## About this exercise
Check the lines of the listing below for the word "Raffaele", and state only how many have it.

## Exercise input
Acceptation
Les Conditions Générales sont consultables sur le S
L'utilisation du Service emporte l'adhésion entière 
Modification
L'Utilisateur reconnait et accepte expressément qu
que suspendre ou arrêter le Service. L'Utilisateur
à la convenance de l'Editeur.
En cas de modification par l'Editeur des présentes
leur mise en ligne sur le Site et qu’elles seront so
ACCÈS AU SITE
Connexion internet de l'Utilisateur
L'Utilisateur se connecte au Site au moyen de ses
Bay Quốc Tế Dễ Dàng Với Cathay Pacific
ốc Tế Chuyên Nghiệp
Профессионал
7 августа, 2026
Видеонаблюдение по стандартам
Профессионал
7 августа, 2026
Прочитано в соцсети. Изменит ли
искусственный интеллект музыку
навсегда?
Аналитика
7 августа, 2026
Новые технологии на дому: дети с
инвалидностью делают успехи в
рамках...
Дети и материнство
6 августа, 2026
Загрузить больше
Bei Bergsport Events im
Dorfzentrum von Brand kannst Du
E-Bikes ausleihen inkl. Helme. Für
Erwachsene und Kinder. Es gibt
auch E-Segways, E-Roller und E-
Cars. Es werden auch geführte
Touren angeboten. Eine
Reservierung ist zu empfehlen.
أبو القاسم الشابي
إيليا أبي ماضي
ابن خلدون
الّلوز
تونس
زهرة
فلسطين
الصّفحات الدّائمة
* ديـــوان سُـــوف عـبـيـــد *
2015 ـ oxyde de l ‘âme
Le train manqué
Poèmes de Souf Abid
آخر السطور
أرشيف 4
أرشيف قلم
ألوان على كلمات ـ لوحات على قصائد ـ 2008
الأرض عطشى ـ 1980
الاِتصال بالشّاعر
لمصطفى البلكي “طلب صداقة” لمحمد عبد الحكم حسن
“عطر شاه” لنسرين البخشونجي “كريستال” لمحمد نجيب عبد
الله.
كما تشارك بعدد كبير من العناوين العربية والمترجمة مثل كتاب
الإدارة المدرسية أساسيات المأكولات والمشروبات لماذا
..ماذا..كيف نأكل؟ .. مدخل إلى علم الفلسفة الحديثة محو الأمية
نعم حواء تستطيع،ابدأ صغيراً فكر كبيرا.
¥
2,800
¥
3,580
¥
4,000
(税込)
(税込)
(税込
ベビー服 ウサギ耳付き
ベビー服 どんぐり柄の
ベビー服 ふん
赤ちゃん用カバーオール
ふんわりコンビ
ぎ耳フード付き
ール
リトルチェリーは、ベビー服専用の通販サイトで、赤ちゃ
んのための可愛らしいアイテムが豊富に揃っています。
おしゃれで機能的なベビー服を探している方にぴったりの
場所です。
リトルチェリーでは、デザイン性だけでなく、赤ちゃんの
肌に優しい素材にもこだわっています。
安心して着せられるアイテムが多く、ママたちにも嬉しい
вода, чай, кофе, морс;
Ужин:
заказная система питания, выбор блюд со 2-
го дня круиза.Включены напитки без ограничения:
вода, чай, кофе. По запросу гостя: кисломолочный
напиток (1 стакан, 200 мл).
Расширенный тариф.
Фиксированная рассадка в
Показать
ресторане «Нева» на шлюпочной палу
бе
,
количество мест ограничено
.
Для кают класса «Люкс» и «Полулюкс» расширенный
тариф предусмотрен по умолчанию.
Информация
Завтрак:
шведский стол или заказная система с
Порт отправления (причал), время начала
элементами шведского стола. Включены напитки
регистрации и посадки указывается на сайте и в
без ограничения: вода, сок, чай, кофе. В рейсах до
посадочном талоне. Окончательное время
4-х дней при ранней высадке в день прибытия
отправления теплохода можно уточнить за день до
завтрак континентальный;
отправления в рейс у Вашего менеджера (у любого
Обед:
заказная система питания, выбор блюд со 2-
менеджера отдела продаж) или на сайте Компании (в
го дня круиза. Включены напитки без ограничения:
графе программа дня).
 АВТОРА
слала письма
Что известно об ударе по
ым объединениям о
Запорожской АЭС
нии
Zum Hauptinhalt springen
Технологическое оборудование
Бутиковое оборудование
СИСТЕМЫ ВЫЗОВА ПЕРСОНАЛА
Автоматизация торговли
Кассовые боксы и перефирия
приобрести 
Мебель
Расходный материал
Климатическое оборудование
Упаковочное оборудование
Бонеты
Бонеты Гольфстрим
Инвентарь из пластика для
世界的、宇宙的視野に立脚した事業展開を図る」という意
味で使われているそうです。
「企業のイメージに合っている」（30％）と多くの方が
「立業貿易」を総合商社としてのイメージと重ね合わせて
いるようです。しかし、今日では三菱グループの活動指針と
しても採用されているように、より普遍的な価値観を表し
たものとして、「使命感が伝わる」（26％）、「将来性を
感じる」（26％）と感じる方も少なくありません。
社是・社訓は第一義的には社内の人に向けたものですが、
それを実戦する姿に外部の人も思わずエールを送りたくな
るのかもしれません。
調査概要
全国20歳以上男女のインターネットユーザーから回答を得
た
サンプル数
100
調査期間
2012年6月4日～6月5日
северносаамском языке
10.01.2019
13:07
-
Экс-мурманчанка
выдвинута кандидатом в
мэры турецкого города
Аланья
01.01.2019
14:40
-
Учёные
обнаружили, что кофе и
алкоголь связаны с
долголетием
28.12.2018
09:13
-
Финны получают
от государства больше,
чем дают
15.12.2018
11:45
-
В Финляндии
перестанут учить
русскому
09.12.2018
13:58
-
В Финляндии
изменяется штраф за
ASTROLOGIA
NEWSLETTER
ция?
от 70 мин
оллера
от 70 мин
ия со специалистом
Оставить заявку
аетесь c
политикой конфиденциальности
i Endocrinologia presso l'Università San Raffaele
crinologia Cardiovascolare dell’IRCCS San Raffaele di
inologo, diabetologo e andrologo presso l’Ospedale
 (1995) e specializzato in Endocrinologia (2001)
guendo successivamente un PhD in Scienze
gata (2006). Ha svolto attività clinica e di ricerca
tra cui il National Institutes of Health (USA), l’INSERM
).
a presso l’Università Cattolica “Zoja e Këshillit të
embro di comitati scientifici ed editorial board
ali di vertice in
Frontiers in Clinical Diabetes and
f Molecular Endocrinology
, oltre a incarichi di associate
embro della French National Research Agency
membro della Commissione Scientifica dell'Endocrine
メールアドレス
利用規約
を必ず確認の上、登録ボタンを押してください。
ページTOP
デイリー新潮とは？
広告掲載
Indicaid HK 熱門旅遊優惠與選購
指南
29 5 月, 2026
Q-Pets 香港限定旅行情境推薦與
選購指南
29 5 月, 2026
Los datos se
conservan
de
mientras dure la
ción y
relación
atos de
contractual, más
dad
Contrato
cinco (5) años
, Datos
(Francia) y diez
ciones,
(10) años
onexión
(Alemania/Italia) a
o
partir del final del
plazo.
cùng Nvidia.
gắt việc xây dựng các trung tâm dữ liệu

## Answer to this problem
2